#### Page excerpt:
Either way, the good news here is that she obviously is an empathetic person who values your friendship and is sending you that message via her body language. Keep your eyes and ears open for other potential clues down the road that she might be "in the know", and you could just find yourself with a new ally/supporter if you ever feel comfortable enough revealing yourself fully to her...

Stephanie47
09-15-2015, 11:10 AM
I'm with Kim also. That gentle squeeze on the elbow was a way to tell you she recognized you and she was OK and supportive. Just because a man is en femme does not mean that negates a viewer's ability at facial recognition. I once saw my father-in-law at Halloween attired as a woman. I'd have to be blind as a bat not to have recognized him. Your facial features do not change. Neither does other attributes, such as height and weight.

docrobbysherry
09-15-2015, 11:28 AM
I don't think you've explained whether or not u think she made u, Carole.

But, that point aside, I think your outings r more proof that passing is the Gold Standard for dressers. If u can consistently, u can get away with anything. If u can't, like most of us, the more u go out? The more u need to be prepared for the worst!:thumbsdn:

katie_barns
09-16-2015, 01:51 AM
She sounds like a very nice lady. Even if she made you; apparently she is not going to say anything. I have actually been waited on at a store (while dressed) by someone that knows me in male mode. They never said a word, so I assume they didn't know

Candice June Lee
09-16-2015, 06:49 AM
Friday we were in a bar and an older lady came up and commented on my shoes being like hers. I was at a loss and said Payless. Didn't change my voice so I probably outed myself then but it was great. I had on a corset and a sweater over that, I must have been looking OK as I got lots of looks and guesses. I had hips wearing that corset.

Danitgirl1
09-17-2015, 03:55 AM
I agree that most people will not recognise the en femme person as the male they know in day to day life, provided your presentation is good and you do not speak to them. I recently had an experience where I very nearly bumped into two co-workers in one day. I walked right past them, one in a pharmacy and the other in the mall. We were within touching distance of each other but neither one of them recognised me. They may not even have noticed me as they were engrossed in their own stuff. It shook me up at first but I have relaxed about it.

#### Work item A:
In the forum thread, whom did Stephanie47 once see dressed as a woman at Halloween?
#### Work item B:
Write out the stretch of the forum thread from "katie_barns" through "wearing that corset.", word for word.
#### Work item C:
Add the next part of the forum thread about being recognized while dressed, picking up after its last post.
The records come from a source unrelated to the forum thread.

#### Data section:
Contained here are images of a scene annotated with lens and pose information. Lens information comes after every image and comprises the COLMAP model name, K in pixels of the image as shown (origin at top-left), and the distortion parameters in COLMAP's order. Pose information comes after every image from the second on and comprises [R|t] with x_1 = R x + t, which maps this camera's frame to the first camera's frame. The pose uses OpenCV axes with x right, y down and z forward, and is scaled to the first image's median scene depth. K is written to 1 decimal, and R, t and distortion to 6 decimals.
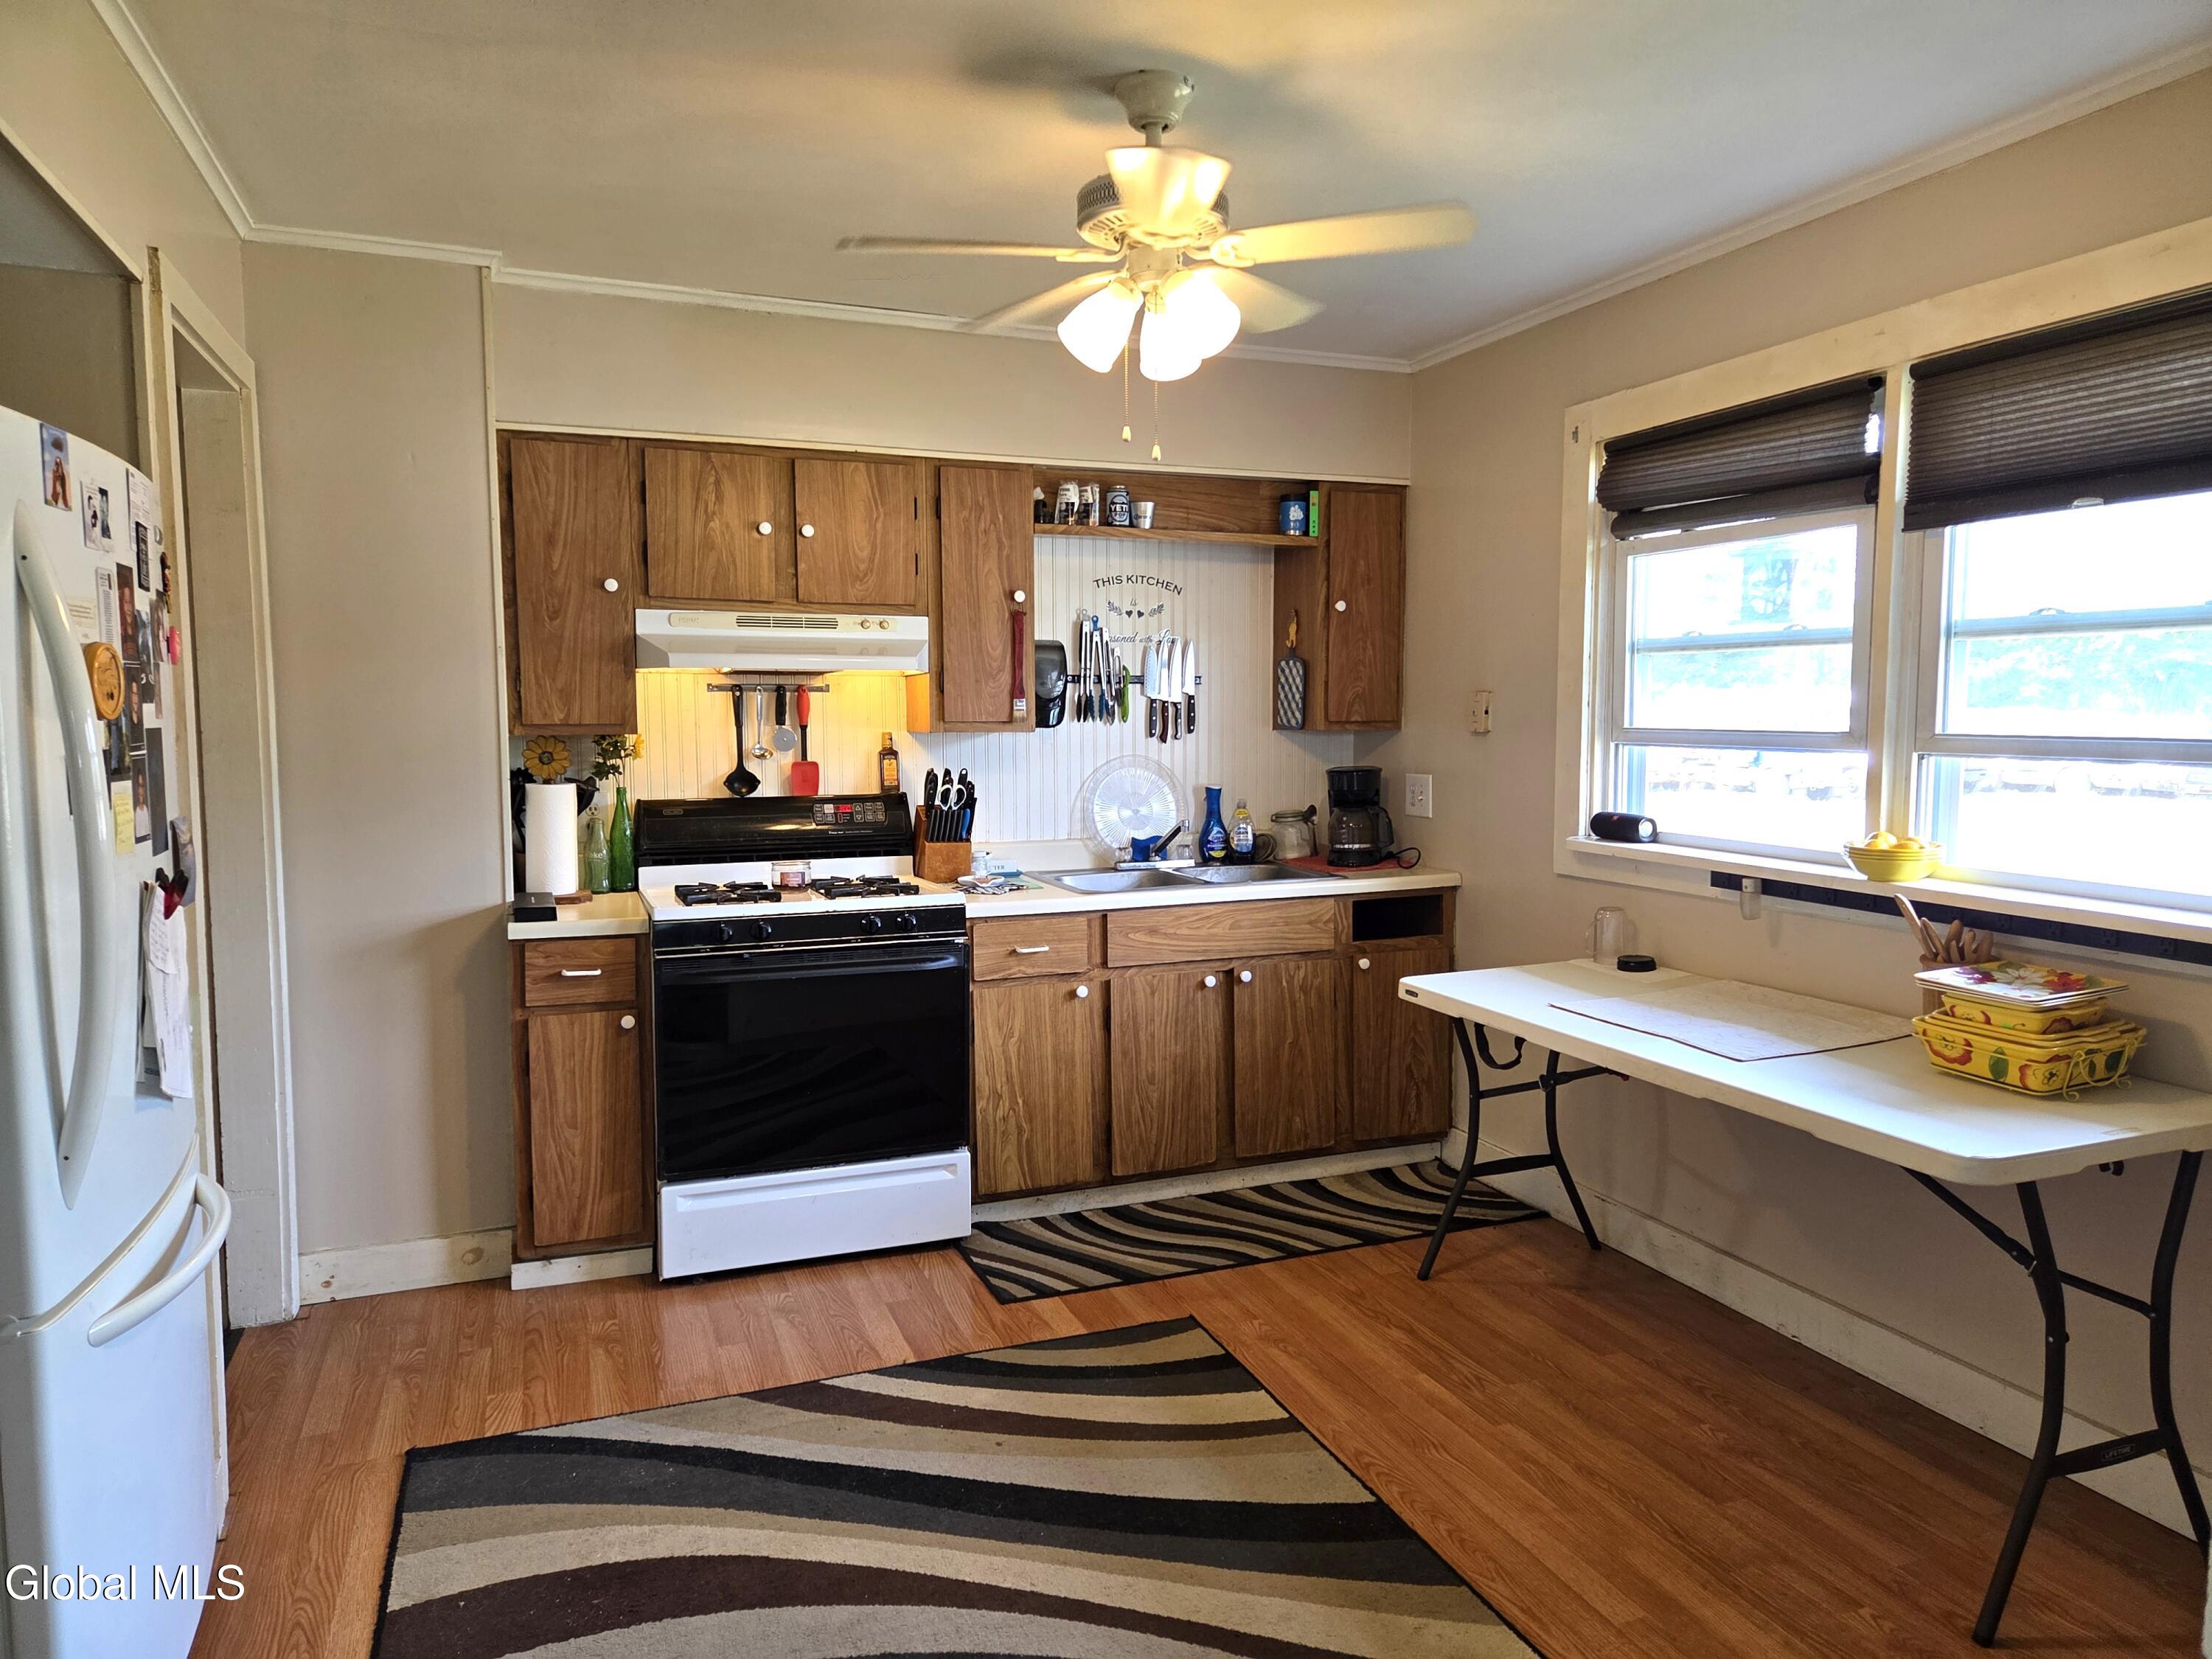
lens RADIAL K [[1504.8, 0, 1108.1], [0, 1504.8, 836.1], [0, 0, 1]] dist [0.092156, -0.084449]
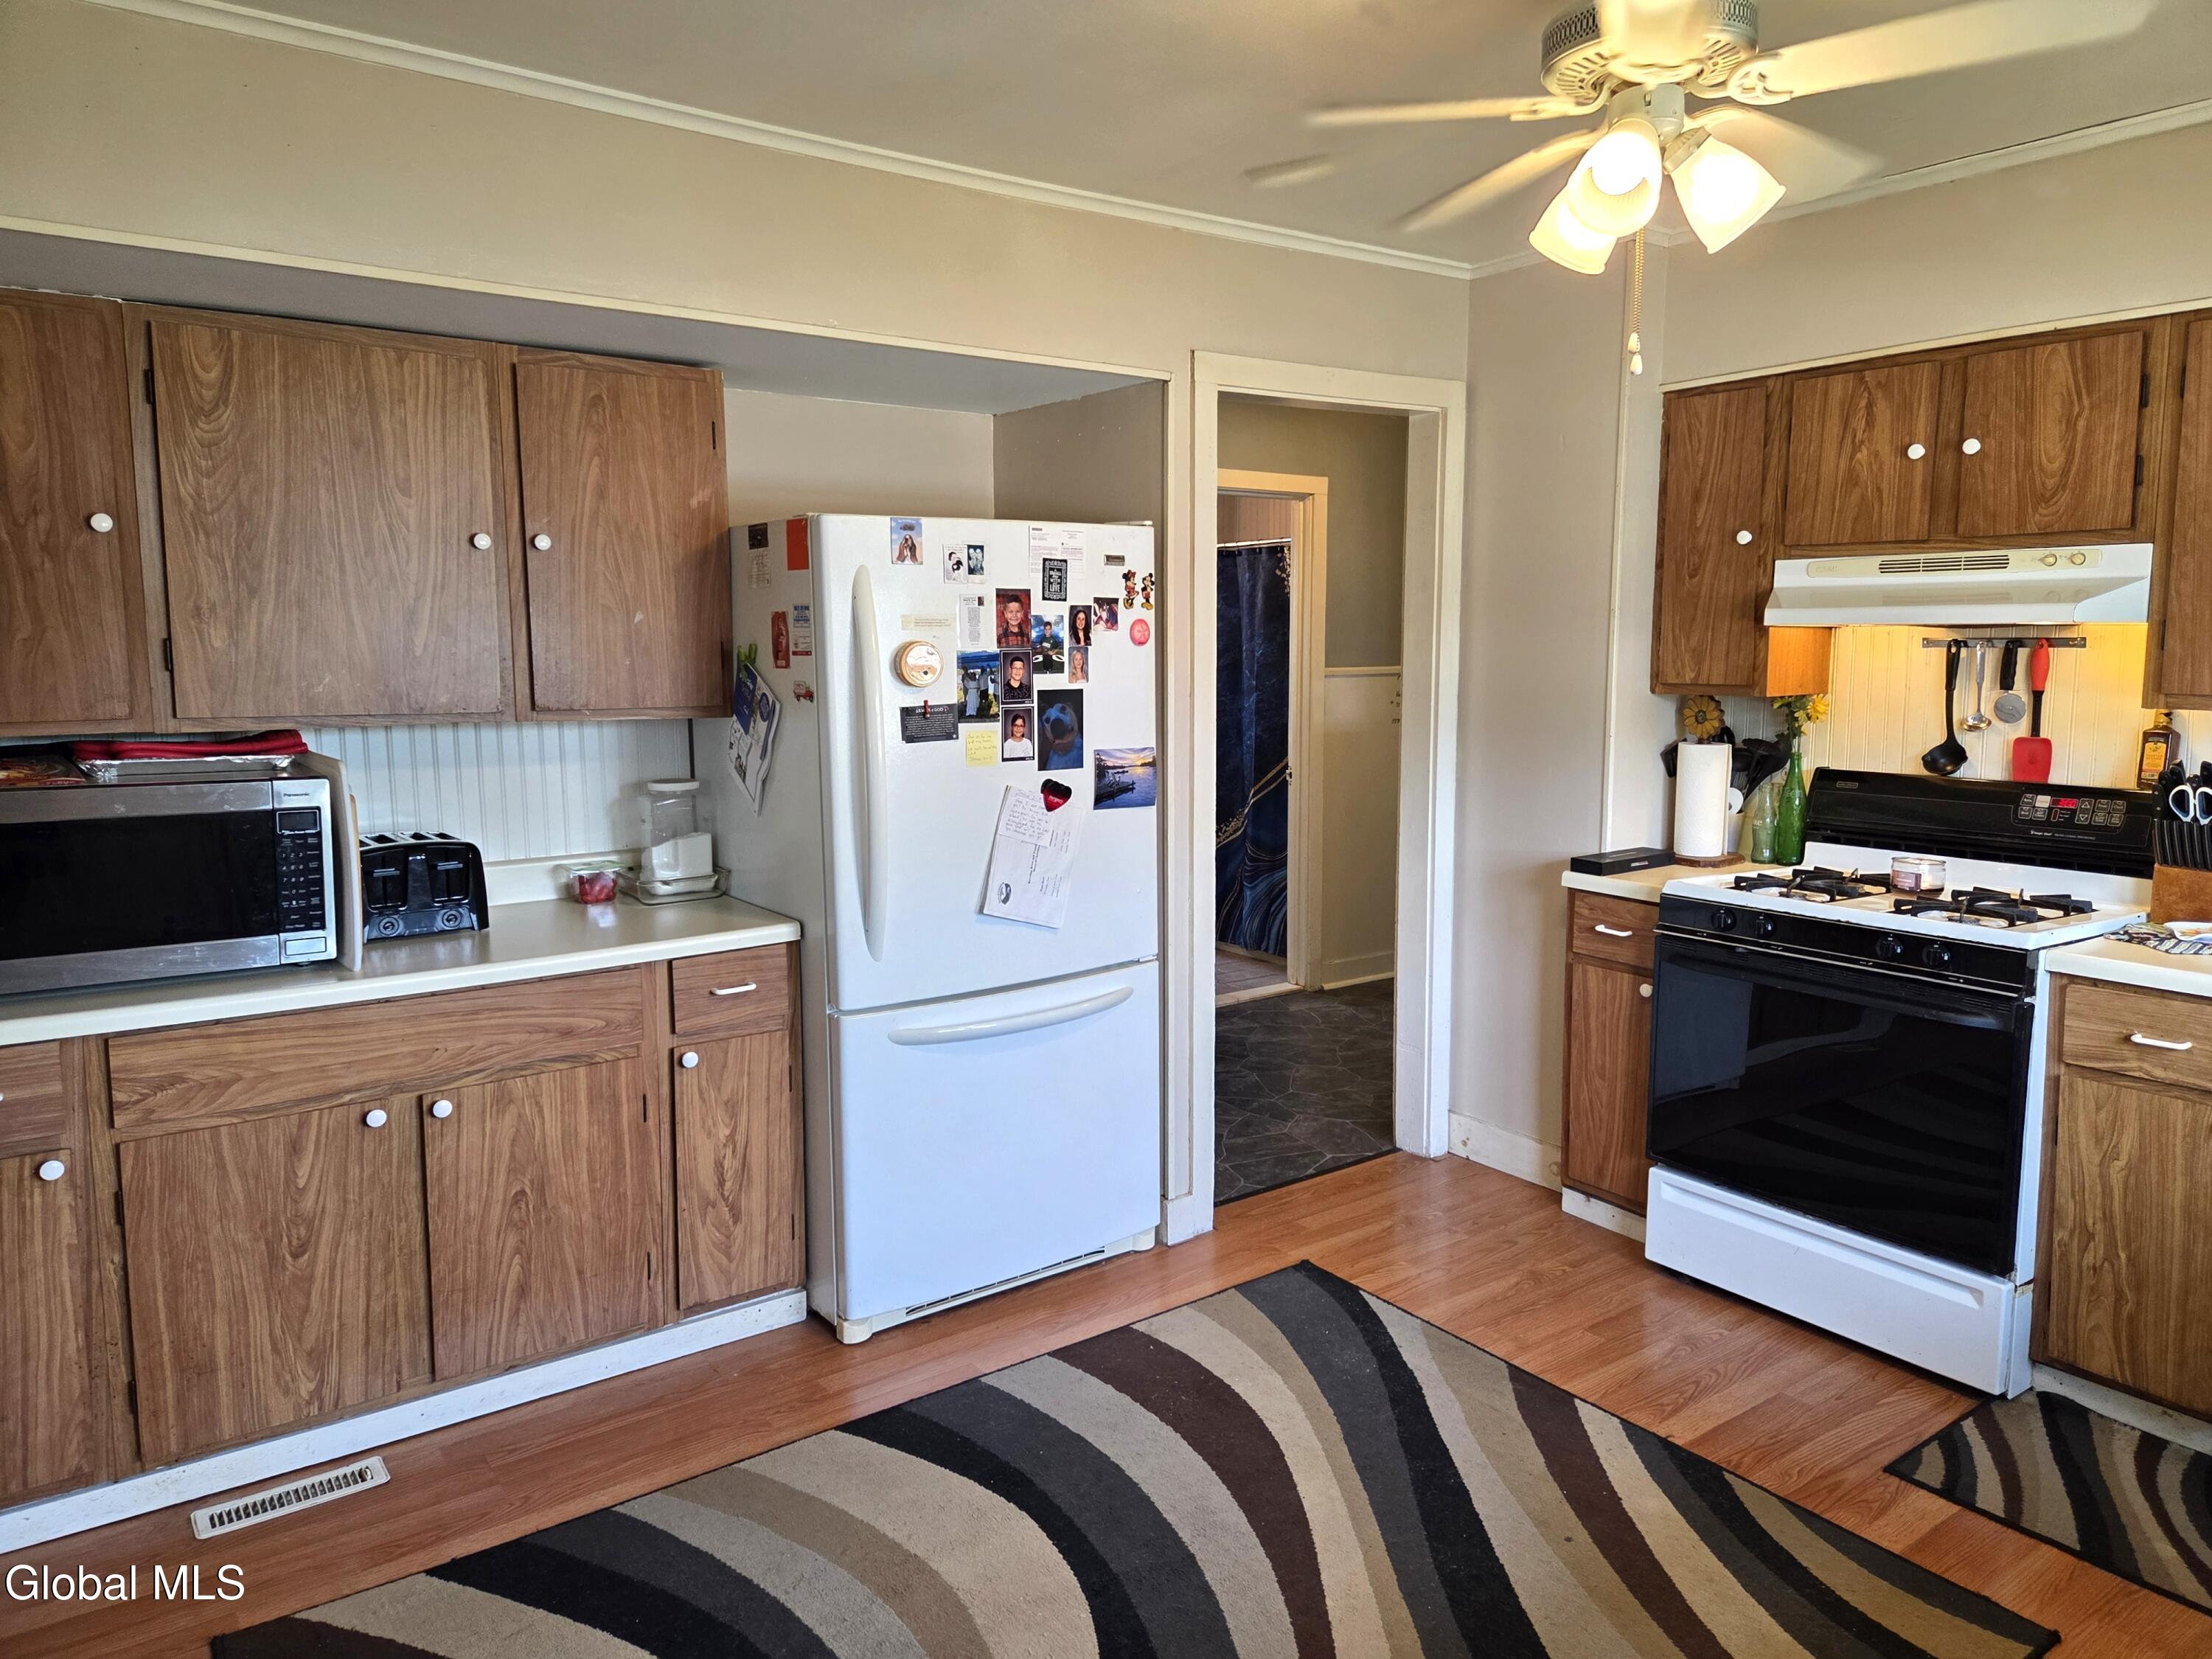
lens RADIAL K [[1492.3, 0, 1102.9], [0, 1492.3, 818.5], [0, 0, 1]] dist [0.070731, -0.056228]
pose [[0.240839, 0.121685, -0.962907, 0.490132], [-0.078869, 0.991282, 0.105544, -0.059102], [0.967355, 0.050525, 0.248337, 0.386340]]
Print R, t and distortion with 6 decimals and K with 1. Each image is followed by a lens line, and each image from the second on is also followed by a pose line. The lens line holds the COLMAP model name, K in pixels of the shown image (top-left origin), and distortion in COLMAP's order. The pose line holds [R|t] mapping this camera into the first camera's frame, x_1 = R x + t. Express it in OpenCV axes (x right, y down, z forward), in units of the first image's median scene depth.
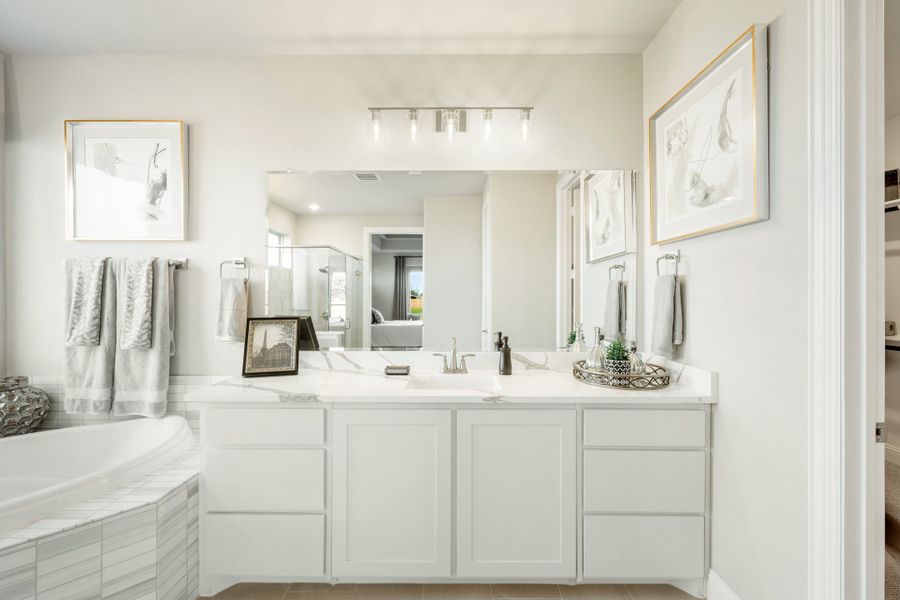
lens RADIAL K [[363.6, 0, 449.8], [0, 363.6, 295.0], [0, 0, 1]] dist [-0.000988, -0.000047]
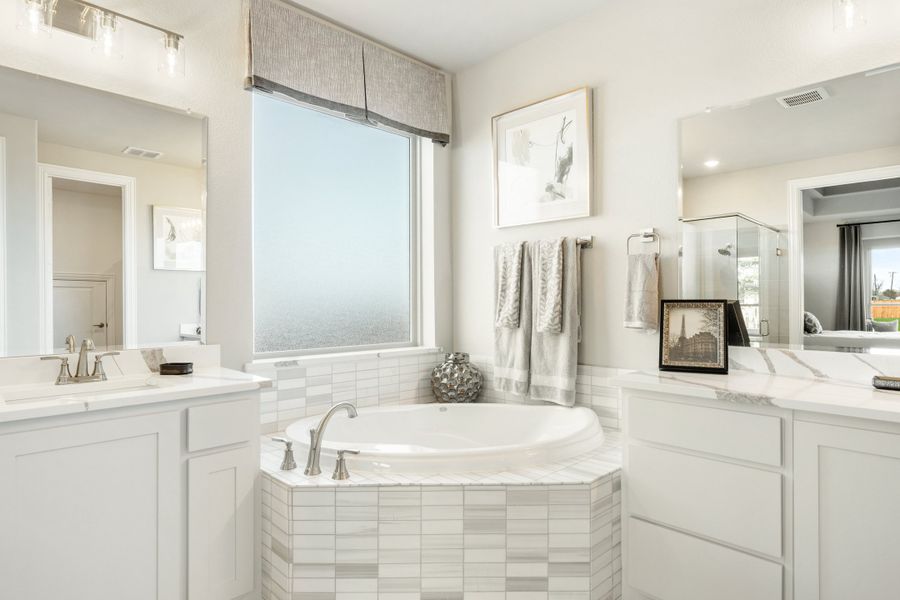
lens RADIAL K [[514.4, 0, 450.0], [0, 514.4, 300.0], [0, 0, 1]] dist [-0.005021, -0.000729]
pose [[0.720825, -0.015723, -0.692939, -0.096392], [0.008935, 0.999870, -0.013394, 0.076528], [0.693060, 0.003463, 0.720872, -0.177049]]
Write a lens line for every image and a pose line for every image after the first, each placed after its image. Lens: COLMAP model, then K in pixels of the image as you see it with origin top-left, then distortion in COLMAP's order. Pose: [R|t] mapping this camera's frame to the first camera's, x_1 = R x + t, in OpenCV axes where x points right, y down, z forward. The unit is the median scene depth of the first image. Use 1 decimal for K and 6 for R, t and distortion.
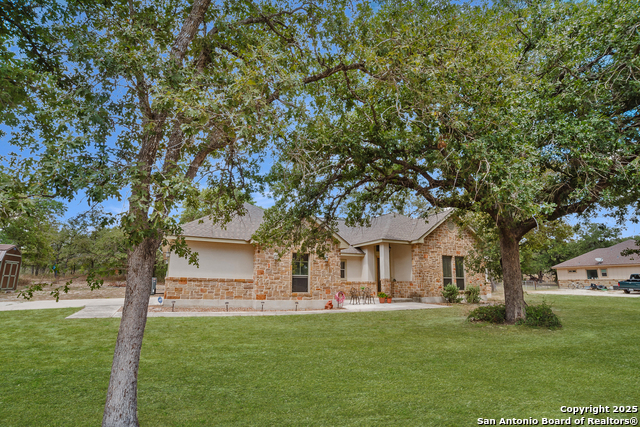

#### Written response A:
Stephanie47's father-in-law.

#### Written response B:
katie_barns
09-16-2015, 01:51 AM
She sounds like a very nice lady. Even if she made you; apparently she is not going to say anything. I have actually been waited on at a store (while dressed) by someone that knows me in male mode. They never said a word, so I assume they didn't know

Candice June Lee
09-16-2015, 06:49 AM
Friday we were in a bar and an older lady came up and commented on my shoes being like hers. I was at a loss and said Payless. Didn't change my voice so I probably outed myself then but it was great. I had on a corset and a sweater over that, I must have been looking OK as I got lots of looks and guesses. I had hips wearing that corset.

#### Written response C:
KrisB
09-19-2015, 07:14 PM
One Saturday night I went into a Walmart wearing my wig, cropped houndstooth jacket, turtleneck sweater, black skirt, black tights and heels when I spotted a female co-worker. She looked at me for a longer than normal period of time and I nearly panicked! I took a slow and deep breath and slowly angled my way into a different section out of her sight. Just to confirm I was in the clear I later intentionally crossed paths with her (at a distance) and got no extra glance.

The next Monday she made no mention or even a hint of what happened. She must have been admiring my jacket:)!

SHINY-J
09-19-2015, 07:33 PM
Well, I can't comment on encounters like that as I'm not emotionally comfortable going out dressed during the day like shopping, coffee, bars, movies, etc.. I only venture out for private walks very late at night, all alone, when nobody is around. I've been caught when out, but it's always been only late night drunks or homeless guys. Lol and the responses were always positive! :o

abby054
09-19-2015, 08:01 PM
Oo

My point is to ensure others that if you are presenting yourself well as a woman there is very little chance that people whom you know will realize that they also know you as a man.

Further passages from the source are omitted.